8. Write Full Code Syntax

import java.util.*;

public class Solution {
    public int[][] kClosest(int[][] points, int k) {
        PriorityQueue<int[]> maxHeap = new PriorityQueue<>(
            (a, b) -> Long.compare(
                (long)b[0]*b[0] + (long)b[1]*b[1],
                (long)a[0]*a[0] + (long)a[1]*a[1]
            )
        );

        for (int[] p : points) {
            maxHeap.offer(p);
            if (maxHeap.size() > k) {
                maxHeap.poll();
            }
        }

        int[][] res = new int[k][2];
        for (int i = k - 1; i >= 0; i--) {
            res[i] = maxHeap.poll();
        }
        return res;
    }
}

9. Test Your Code

public static void main(String[] args) {
    Solution sol = new Solution();

    int[][] pts1 = {{1,3},{-2,2}};
    System.out.println(Arrays.deepToString(sol.kClosest(pts1,1)));
    // expected [[-2,2]]

    int[][] pts2 = {{3,3},{5,-1},{-2,4}};
    System.out.println(Arrays.deepToString(sol.kClosest(pts2,2)));
    // expected [[3,3],[-2,4]] (order may vary)

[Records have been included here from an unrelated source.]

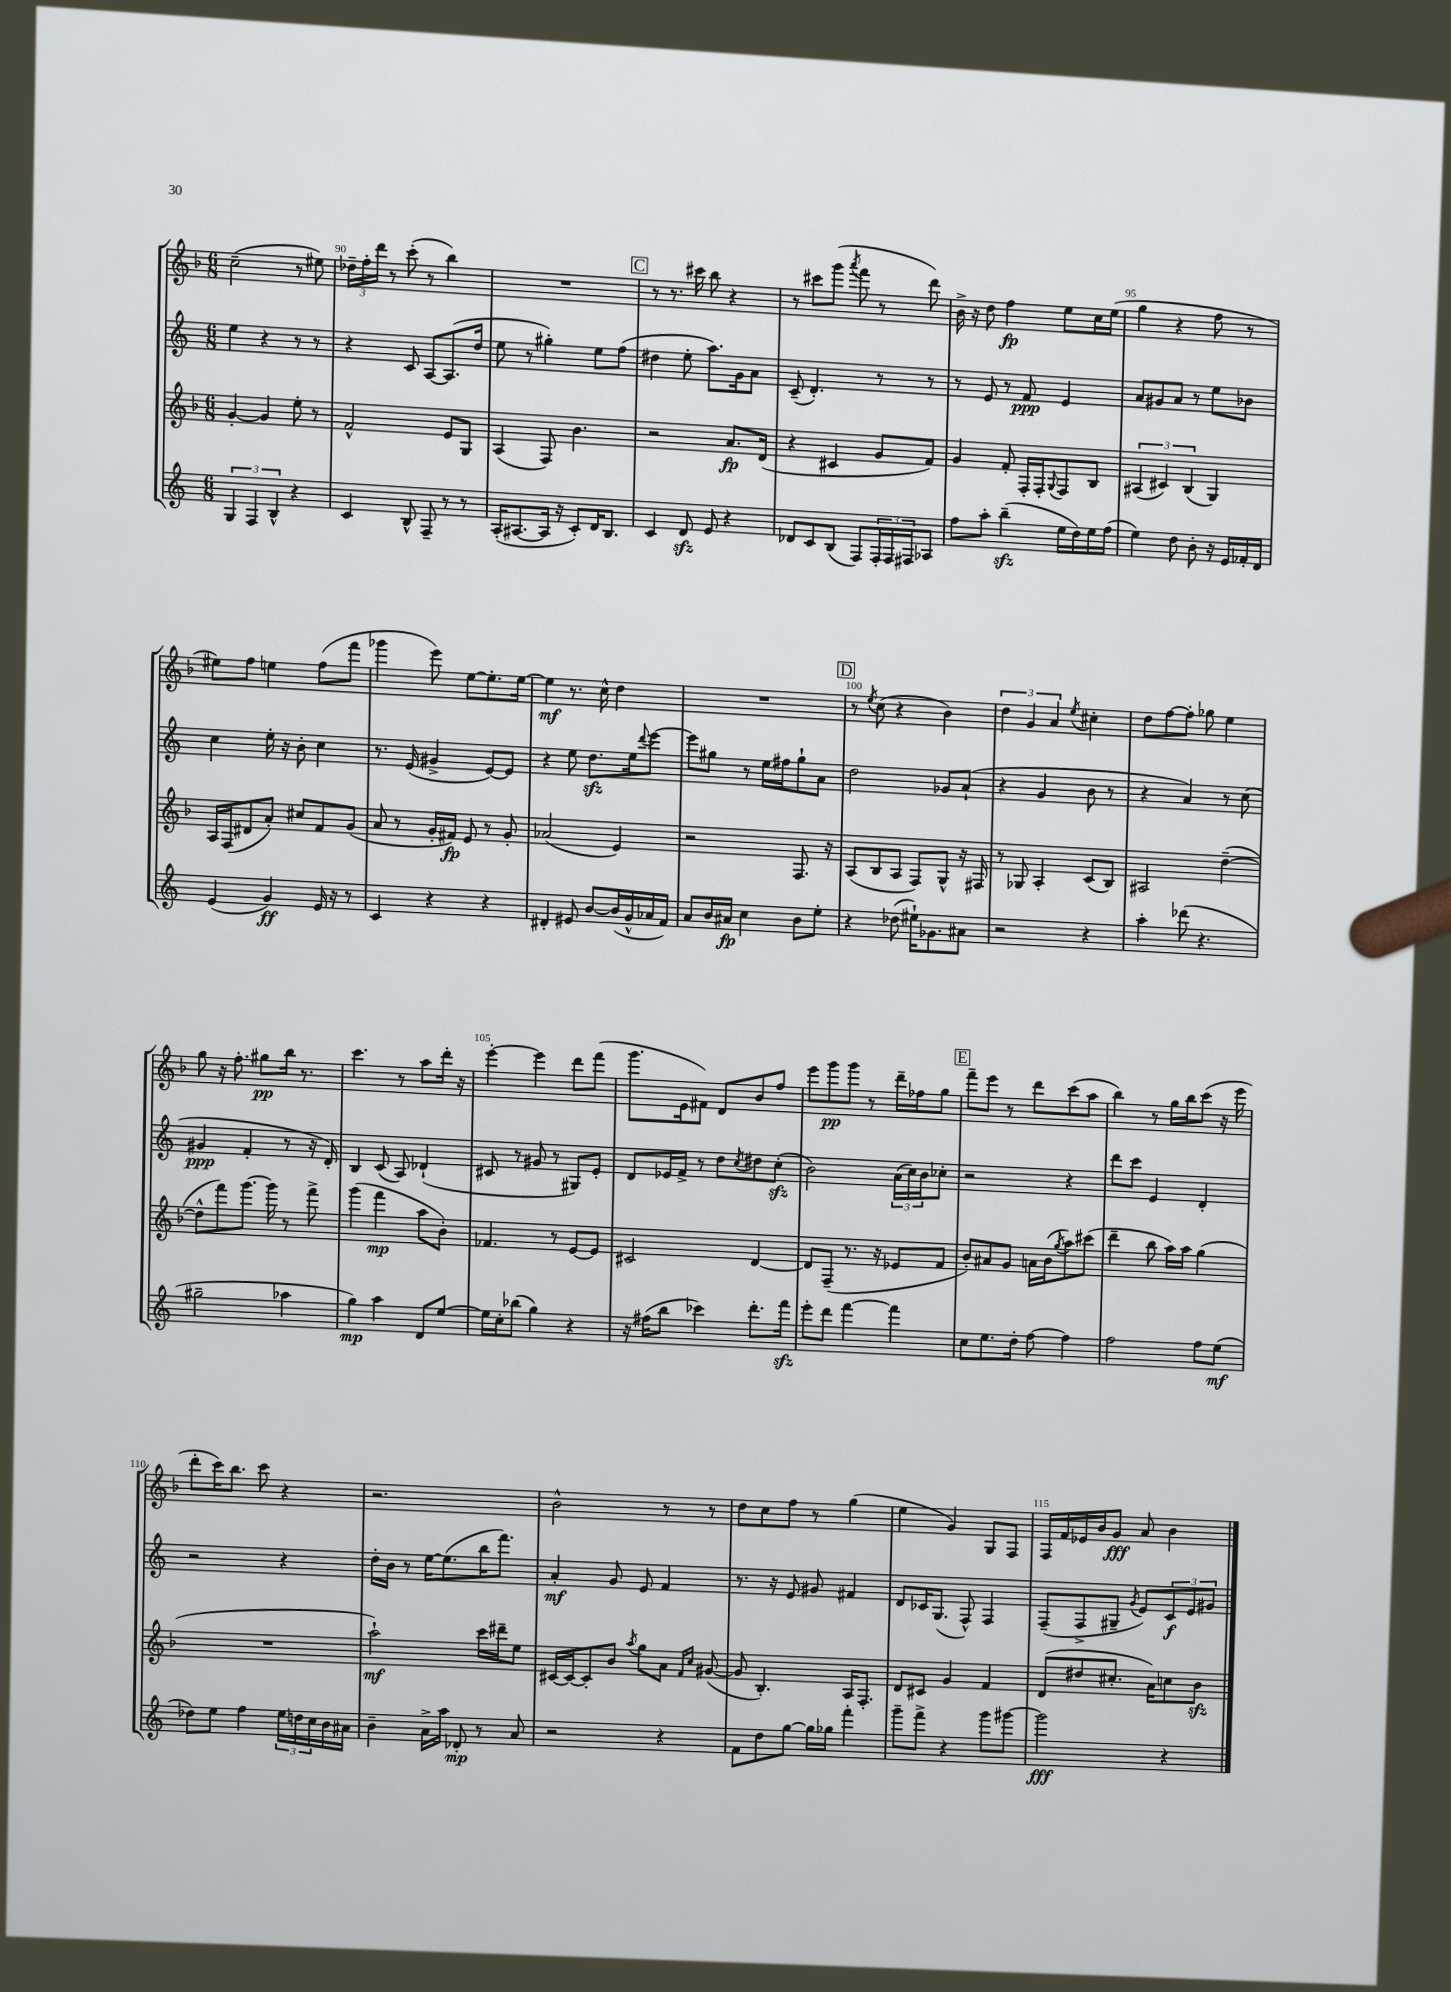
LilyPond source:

<<
\new StaffGroup <<
\new Staff = "s0" {
    \clef treble \key f \major \numericTimeSignature \time 6/8
    c''2--( r8 eis''8) |
    \tuplet 3/2 { des''16-- f''16-. d'''16 } r8 c'''8-.( r8 bes''4) |
    R2. |
    \mark \markup { \box "C" } r8 r8. cis'''16 bes''8 r4 |
    r8 cis'''8 g'''8( \acciaccatura { a'''8 } f'''8 r8 d'''8) |
    bes'16-> r16 d''8 f''4\fp e''8 c''16 e''16( |
    g''4 r4 f''8 r8 |
    eis''8) f''8 e''4 f''8( f'''8 |
    ges'''4 e'''8) e''8~ e''8.-. e''16~ |
    e''4\mf r8. c''16-^ d''4 |
    R2. |
    \mark \markup { \box "D" } r8 \acciaccatura { e''8 } c''8( r4 bes'4) |
    \tuplet 3/2 { d''4 g'4 a'4 } \acciaccatura { e''8 } cis''4-. |
    d''8 f''8~ f''8-. ges''8 e''4 |
    g''8 r16 f''8.-. gis''8\pp bes''16 r8. |
    c'''4. r8 a''8 d'''16-. r16 |
    e'''4~-. e'''4 d'''8 f'''8( |
    g'''8. e'16 fis'8) d'8 bes'8 f''8 |
    e'''8 g'''8\pp g'''8 r8 d'''16-- fes''16 g''8 |
    \mark \markup { \box "E" } f'''8-- e'''8 r8 d'''8 c'''8( a''8 |
    bes''4) r8 g''16 bes''16 c'''8( r16 e'''16 |
    d'''8-. c'''16) bes''8. c'''8 r4 |
    r2. |
    bes'2-^ r8 r8 |
    d''8 c''8 f''8 r8 g''4( |
    e''4 g'4) g8 f8 |
    f16 f'16 ees'16 bes'16 g'8\fff a'8 bes'4 \bar "|." |
}
\new Staff = "s1" {
    \clef treble \key c \major \numericTimeSignature \time 6/8
    e''4 r4 r8 r8 |
    r4 c'8 a8~ a8.( d''16 |
    e''8 r8 gis''4-.) e''8 f''8( |
    \mark \markup { \box "C" } dis''4 e''8-. a''8.) g'16 a'8 |
    c'8--( d'4.-.) r8 r8 |
    r8 e'8 r8 f'8\ppp e'4 |
    a'8 gis'8 a'8 r8 e''8 bes'8 |
    c''4 e''16-. r16 b'8-. c''4 |
    r8. e'16( gis'4-> e'8~) e'8 |
    r4 e''8 d''8.\sfz e''16 \appoggiatura { d'''8 } e'''8~ |
    e'''8 gis''8 r8 e''16 fis''16 gis''8-! a'8 |
    \mark \markup { \box "D" } d''2 ges'8 a'8-!( |
    r4 g'4 b'8 r8 |
    r4 a'4) r8 c''8( |
    gis'4\ppp f'4-. r8 r16 d'16-.) |
    b4 c'8( a8) des'4-!( |
    cis'8 r8 gis'8 r8 gis8) e'8-. |
    d'8 ees'16 f'16-> r8 d''8 \acciaccatura { c''8 } dis''8 c''8-.\sfz( |
    b'2) \tuplet 3/2 { a'16( c''16) b'16 } ces''8-. |
    \mark \markup { \box "E" } r2 r4 |
    d'''8 c'''8 e'4 d'4-. |
    r2 r4 |
    d''16-. b'16 r8 e''16~ e''8.( b''16 f'''8.) |
    a'4-.\mf g'8 e'8 f'4 |
    r8. r16 e'8 gis'8 fis'4 |
    d'8 ces'16 g8.( f8-^) f4 |
    f8--( f8-> gis8-- \acciaccatura { g'8 } e'8) \tuplet 3/2 { c'8\f e'8 gis'8 } \bar "|." |
}
\new Staff = "s2" {
    \clef treble \key f \major \numericTimeSignature \time 6/8
    g'4~-. g'4 e''8-. r8 |
    f'2-^ e'8 g8 |
    a4( f8) bes'4. |
    \mark \markup { \box "C" } r2 a'8.\fp d'16( |
    r4 cis'4 g'8 f'8) |
    g'4 f'8-. f16-. f16-. \appoggiatura { g8 } f8 bes8 |
    \tuplet 3/2 { ais4( cis'4) bes4( } g4) |
    a16 f16( dis'8 a'8-.) cis''8 f'8 g'8( |
    a'8 r8 g'16-. fis'16\fp) e'8 r8 g'8-. |
    aes'2( e'4) |
    r2 f8. r16 |
    \mark \markup { \box "D" } a8( bes8 a8 f8) g8-^ r16 fis16 |
    r8 ges8 a4-. c'8( bes8) |
    ais2 d''4~--( |
    d''8-^ f'''8) g'''8.~ g'''16 r8 f'''8-> |
    g'''4( f'''4\mp a''8 bes'8-.) |
    fes'4. r8 e'8~ e'8 |
    cis'2 d'4~ |
    d'8 f8--( r8. r16 ees'8 f'8 |
    \mark \markup { \box "E" } bes'8-.) ais'8 g'8 a'16 bes'16( \acciaccatura { g''8 } a''8) cis'''8( |
    d'''4-- bes''8 a''16) a''16 g''4( |
    R2. |
    a''2-!\mf) c'''16 dis'''16-- e''8 |
    cis'16~ cis'16~ cis'8-. bes'8 \acciaccatura { a''8 } g''8 a'8 \grace { f'16 c''16 } gis'8~( |
    gis'8 bes4.-.) a16 f8.-. |
    d'8 cis'8 g'4 f'4 |
    d'8( dis''8 cis''8.-. a'16) c''8 bes'8\sfz \bar "|." |
}
\new Staff = "s3" {
    \clef treble \key c \major \numericTimeSignature \time 6/8
    \tuplet 3/2 { g4 f4 b4-^ } r4 |
    c'4 b8-^ f8-- r8 r8 |
    a16-.( ais8.~ ais16 r16 c'8-.) d'16 b8. |
    \mark \markup { \box "C" } c'4 d'8\sfz e'8 r4 |
    des'8 c'8 b8( f8) \tuplet 3/2 { f16-. f16 fis16 } aes8 |
    f''8 a''8-. b''4--\sfz( e''16 d''16) e''16 f''16( |
    e''4) d''8 b'8-. r16 e'16 fes'16-. d'16 |
    e'4( g'4\ff) e'16 r16 r8 |
    c'4 r4 r4 |
    dis'4-. eis'8 b'8~ b'16( g'16-^ aes'16 f'16) |
    a'8 b'16 ais'16\fp c''4 b'8 e''8-. |
    \mark \markup { \box "D" } r4 des''8( eis''16-!) ges'8. ais'8 |
    r2 r4 |
    a''4-. des'''8( r4. |
    gis''2-- aes''4 |
    g''4\mp) a''4 d'8 e''8~ |
    e''16 c''16-. bes''8( g''4) r4 |
    r16 fis''16( b''8 ces'''4) d'''8.-. f'''16\sfz |
    e'''8-. d'''8 f'''4~ f'''4 |
    \mark \markup { \box "E" } c''8 e''8. d''16-. f''8~ f''4 |
    f''2 f''8 e''8\mf( |
    des''8) e''8 f''4 \tuplet 3/2 { e''16 d''16 c''16 } b'16 ais'16 |
    b'4-- a'16-> a''16 des'8-.\mp r8 a'8 |
    r2 r4 |
    f'8 d''8 g''8~ g''16 ges''16 f'''4-. |
    g'''8-- f'''8-> r4 g'''8 gis'''8~ |
    gis'''2\fff r4 \bar "|." |
}
>>
>>
\layout { \context { \Score currentBarNumber = #89 \override BarNumber.break-visibility = ##(#f #t #t) barNumberVisibility = #(every-nth-bar-number-visible 5) } }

    int[][] pts3 = {{0,1},{1,0}};
    System.out.println(Arrays.deepToString(sol.kClosest(pts3,2)));
    // expected both points

    int[][] pts4 = {{2,2},{2,2},{2,2}};
    System.out.println(Arrays.deepToString(sol.kClosest(pts4,1)));
    // expected one [2,2]

    int[][] pts5 = {{10000,10000},{-10000,-10000},{1,1}};
    System.out.println(Arrays.deepToString(sol.kClosest(pts5,1)));
    // expected [[1,1]]
}

10. Key Lessons to Remember for Future Questions

Use a max-heap of size k for efficient Top-K minimal elements in O(n log k).
This pattern generalizes to any Top-K or Bottom-K selection task.
For a good starting point when you're generating ideas for how to optimize your solution, take a moment to think through what an optimal runtime might look like!